AuthorEditorial Team
Published
February 24, 2026/07:18 PM
Section
Justice
Former Goliath Ventures CEO arrested in Orlando-area case alleging $328 million cryptocurrency liquidity-pool Ponzi scheme

Federal complaint alleges wire fraud and money laundering tied to investor funds raised from 2023 to 2026

A former chief executive of an Orlando-area investment firm has been arrested on allegations that he operated a large-scale Ponzi scheme tied to cryptocurrency investing claims. Federal authorities arrested Christopher Alexander Delgado, 34, of Apopka, on a criminal complaint accusing him of wire fraud and money laundering in connection with what investigators described as an alleged $328 million scheme.

Delgado is identified as the president and CEO of Goliath Ventures, a business that previously operated under the name Gen-Z Venture Firm. The complaint alleges that from January 2023 through January 2026, Delgado solicited substantial sums from victims by promising monthly returns purportedly generated through cryptocurrency “liquidity pools.” Investigators allege the claimed strategy was used as a fundraising narrative while investor funds were instead routed to payments for earlier investors and other expenses, consistent with the mechanics of a Ponzi scheme.

How investigators describe the alleged operation

In the federal filing, investigators contend that Goliath Ventures attracted investors through a combination of personal referrals, professional marketing materials, charitable sponsorships, and upscale events designed to establish credibility. Authorities also allege that some investors received monthly payments presented as returns, which can serve as reinforcement to encourage additional deposits and referrals.

Investigators further allege that instead of being deployed into cryptocurrency liquidity pools as represented, funds were primarily used for three purposes: (1) paying purported returns to earlier investors, (2) returning principal to investors who requested withdrawals, and (3) financing luxury travel accommodations, holiday parties, and other costly company gatherings.

  • Defendant: Christopher Alexander Delgado, 34, Apopka

  • Company: Goliath Ventures (formerly Gen-Z Venture Firm)

  • Alleged amount raised: at least $328 million from victim investors

  • Charges in complaint: wire fraud and money laundering

Allegations of personal enrichment and real estate purchases

Authorities allege that victim funds were also redirected for Delgado’s personal benefit. The complaint claims Delgado purchased four residential properties valued between $1.15 million and $8.5 million using investor money.

A criminal complaint is an allegation, not a conviction. The defendant is presumed innocent unless proven guilty in court.

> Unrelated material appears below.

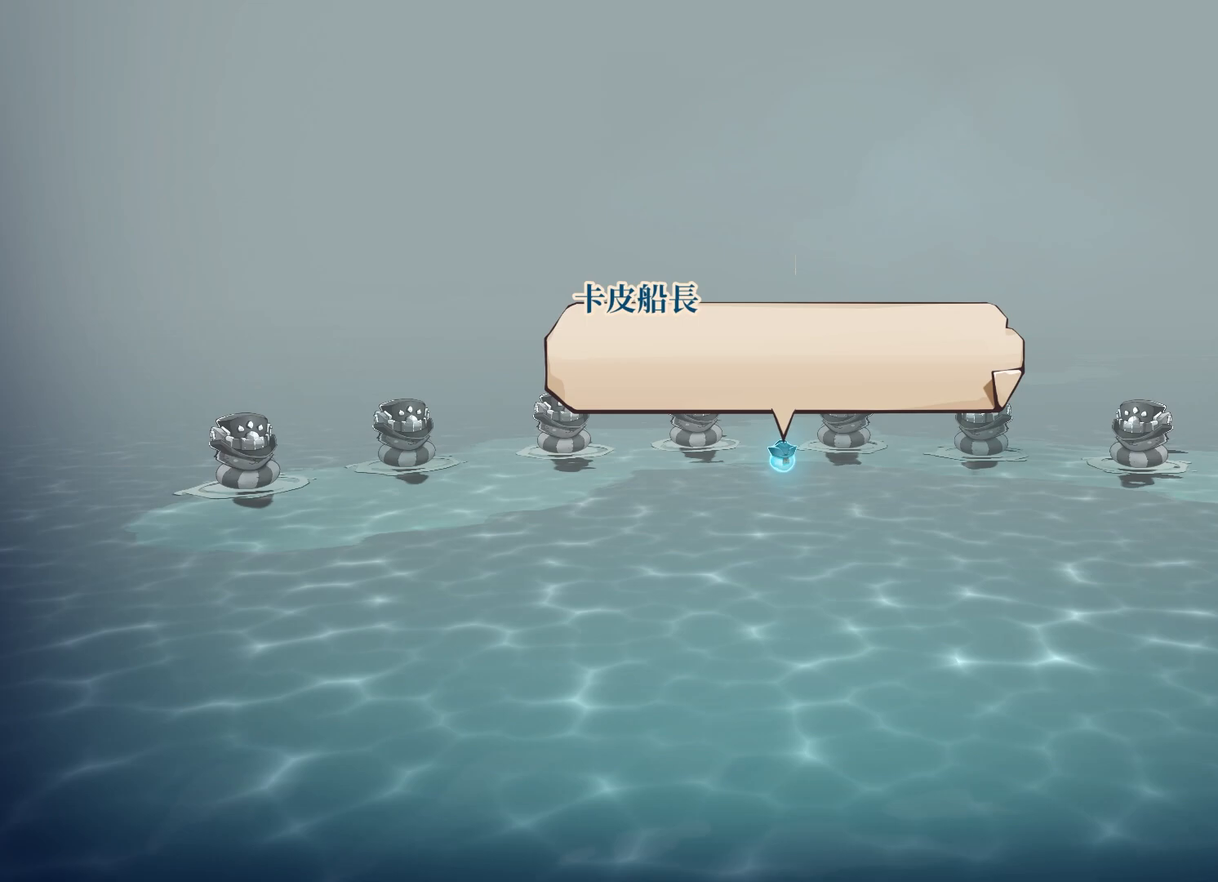
{"buttons": [], "left_stick": "center", "right_stick": "center", "events": [[167, "A", "up"]]}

Parallel civil litigation adds additional scrutiny

Separate from the criminal case, a civil lawsuit filed in the U.S. District Court for the Middle District of Florida on February 18, 2026, names Goliath Ventures and Delgado among the defendants and alleges the company promised guaranteed monthly returns of 4% tied to cryptocurrency liquidity pools involving assets such as Bitcoin, Ethereum, and a U.S. dollar-pegged stablecoin. The suit also alleges the arrangement was framed through a “joint venture” structure.

Civil claims are distinct from criminal charges and carry different standards of proof. However, the existence of parallel proceedings can shape how quickly records become public and how investors pursue recovery options.

What comes next

The case is being investigated by the Internal Revenue Service’s Criminal Investigation unit and Homeland Security Investigations, and is being prosecuted by the U.S. Attorney’s Office for the Middle District of Florida. Federal authorities have also established a process for potential victims to self-identify and receive information about rights and next steps.

If the complaint leads to an indictment, the case would proceed through federal court, where prosecutors must prove the allegations beyond a reasonable doubt. Restitution and asset recovery, if pursued, typically depend on what assets can be located, seized, and liquidated under court supervision.